Single-Molecule Catalysis Revealed: Elucidating the Mechanistic Framework for the Formation and Growth of Atmospheric Iodine Oxide Aerosols in Gas-Phase and Aqueous Surface Environments.

Iodine oxide aerosols are ubiquitous in many coastal atmospheric environments. However, the exact mechanism responsible for their homogeneous nucleation and subsequent cluster growth remains to be fully established. Using quantum chemical calculations, we propose a new mechanistic framework for the formation and subsequent growth of iodine oxide aerosols, which takes advantage of noncovalent interactions between iodine oxides (I2O5 and I2O4) and iodine acids (HIO3 and HIO2).
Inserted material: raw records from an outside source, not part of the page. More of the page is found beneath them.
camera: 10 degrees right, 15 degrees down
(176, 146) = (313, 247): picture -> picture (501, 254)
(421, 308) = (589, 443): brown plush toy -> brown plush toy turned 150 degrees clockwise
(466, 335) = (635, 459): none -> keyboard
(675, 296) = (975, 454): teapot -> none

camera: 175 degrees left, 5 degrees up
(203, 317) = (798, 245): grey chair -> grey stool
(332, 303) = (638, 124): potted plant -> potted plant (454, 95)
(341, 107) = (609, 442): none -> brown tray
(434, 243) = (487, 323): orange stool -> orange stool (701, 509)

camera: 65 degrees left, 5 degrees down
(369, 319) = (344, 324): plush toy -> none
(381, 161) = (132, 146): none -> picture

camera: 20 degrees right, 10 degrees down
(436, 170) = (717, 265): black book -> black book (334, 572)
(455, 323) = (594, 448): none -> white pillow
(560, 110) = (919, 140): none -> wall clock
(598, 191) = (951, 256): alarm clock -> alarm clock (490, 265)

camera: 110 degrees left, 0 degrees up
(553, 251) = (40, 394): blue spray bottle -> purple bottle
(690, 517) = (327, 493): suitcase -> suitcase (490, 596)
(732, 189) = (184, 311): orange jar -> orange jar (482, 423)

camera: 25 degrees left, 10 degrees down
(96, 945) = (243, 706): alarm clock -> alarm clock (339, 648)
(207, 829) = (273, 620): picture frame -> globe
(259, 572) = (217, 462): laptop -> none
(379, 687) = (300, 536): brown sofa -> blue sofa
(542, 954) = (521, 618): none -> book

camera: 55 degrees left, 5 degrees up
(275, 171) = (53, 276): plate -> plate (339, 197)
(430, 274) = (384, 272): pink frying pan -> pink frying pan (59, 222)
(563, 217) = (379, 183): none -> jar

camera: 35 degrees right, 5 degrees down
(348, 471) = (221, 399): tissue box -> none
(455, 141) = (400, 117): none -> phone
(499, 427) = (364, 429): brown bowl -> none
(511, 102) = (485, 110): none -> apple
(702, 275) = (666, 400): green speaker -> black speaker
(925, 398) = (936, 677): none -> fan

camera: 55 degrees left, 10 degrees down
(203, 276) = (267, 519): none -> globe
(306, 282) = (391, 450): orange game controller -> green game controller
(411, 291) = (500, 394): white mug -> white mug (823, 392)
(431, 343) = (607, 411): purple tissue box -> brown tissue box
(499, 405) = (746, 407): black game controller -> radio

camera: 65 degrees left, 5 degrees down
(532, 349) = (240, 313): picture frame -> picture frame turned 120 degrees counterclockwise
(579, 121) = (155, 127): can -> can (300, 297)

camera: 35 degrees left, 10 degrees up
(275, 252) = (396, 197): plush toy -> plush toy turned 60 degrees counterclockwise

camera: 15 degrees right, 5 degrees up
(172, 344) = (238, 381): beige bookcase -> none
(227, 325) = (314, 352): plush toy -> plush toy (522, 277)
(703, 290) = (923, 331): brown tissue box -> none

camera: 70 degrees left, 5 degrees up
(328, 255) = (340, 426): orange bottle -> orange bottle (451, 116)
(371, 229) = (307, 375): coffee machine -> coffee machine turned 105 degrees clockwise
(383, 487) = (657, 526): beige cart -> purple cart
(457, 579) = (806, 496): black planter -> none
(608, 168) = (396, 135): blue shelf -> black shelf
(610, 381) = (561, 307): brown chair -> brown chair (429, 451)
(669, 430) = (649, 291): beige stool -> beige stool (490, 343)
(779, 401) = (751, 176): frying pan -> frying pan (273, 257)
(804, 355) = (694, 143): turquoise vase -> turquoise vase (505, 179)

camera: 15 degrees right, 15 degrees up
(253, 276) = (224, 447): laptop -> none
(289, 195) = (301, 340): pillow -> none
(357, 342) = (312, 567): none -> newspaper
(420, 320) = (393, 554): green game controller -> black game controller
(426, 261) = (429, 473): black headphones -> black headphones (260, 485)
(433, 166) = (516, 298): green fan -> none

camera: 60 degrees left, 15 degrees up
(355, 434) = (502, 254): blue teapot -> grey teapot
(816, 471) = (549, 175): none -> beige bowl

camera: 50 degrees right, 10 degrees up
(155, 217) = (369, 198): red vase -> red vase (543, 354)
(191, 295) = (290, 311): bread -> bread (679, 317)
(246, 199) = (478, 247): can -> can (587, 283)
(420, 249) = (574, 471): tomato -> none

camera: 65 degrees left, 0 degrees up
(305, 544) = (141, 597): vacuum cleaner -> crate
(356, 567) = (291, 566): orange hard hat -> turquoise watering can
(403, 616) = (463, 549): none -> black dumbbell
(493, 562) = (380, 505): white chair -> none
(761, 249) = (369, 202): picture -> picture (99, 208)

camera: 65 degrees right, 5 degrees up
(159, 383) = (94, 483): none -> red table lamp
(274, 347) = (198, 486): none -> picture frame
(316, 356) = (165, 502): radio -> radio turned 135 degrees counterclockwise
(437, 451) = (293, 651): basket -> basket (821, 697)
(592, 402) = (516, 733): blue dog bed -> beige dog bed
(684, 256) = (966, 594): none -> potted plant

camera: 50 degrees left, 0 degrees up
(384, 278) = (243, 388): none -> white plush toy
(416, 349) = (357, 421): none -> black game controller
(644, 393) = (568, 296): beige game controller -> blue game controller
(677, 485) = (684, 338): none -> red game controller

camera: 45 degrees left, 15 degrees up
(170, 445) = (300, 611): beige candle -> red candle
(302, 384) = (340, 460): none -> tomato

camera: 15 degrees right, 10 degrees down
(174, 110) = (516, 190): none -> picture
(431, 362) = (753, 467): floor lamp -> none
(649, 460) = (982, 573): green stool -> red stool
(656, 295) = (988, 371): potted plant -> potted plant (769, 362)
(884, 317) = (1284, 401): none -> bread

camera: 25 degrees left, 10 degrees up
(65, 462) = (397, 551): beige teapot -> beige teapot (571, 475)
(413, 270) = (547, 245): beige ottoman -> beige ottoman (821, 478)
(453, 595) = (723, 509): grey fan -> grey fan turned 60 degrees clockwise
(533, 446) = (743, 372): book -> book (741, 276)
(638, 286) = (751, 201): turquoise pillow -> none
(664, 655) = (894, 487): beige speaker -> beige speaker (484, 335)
Larger iodine oxide clusters are suggested to be formed in a facile manner and with enhanced exothermicity. The newly proposed mechanisms follow both concerted and stepwise pathways. In all these new chemistries, an O:I ratio of 2-2.5 is predicted, which satisfies an experimentally derived criterion recently proposed for identifying iodine oxides involved in atmospheric aerosol formation. Born-Oppenheimer molecular dynamics simulations at the air-water interface suggest that I2O5 and I4O10, which are two of the most common nucleating iodine oxides, react with interfacial water on the picosecond time scale and result in novel nucleating species such as H2I2O6 and HI4O11- or I3O8. An important implication of these simulation results is that aqueous surfaces, which are ubiquitous in the atmosphere, may activate iodine oxides to result in a new class of nucleating compounds, which can form mixed aerosol particles with potent precursors, such as HIO3 or H2SO4, in marine air masses via typical acid-based interactions. Overall, these results give a better understanding of iodine-rich aerosols in diverse environments.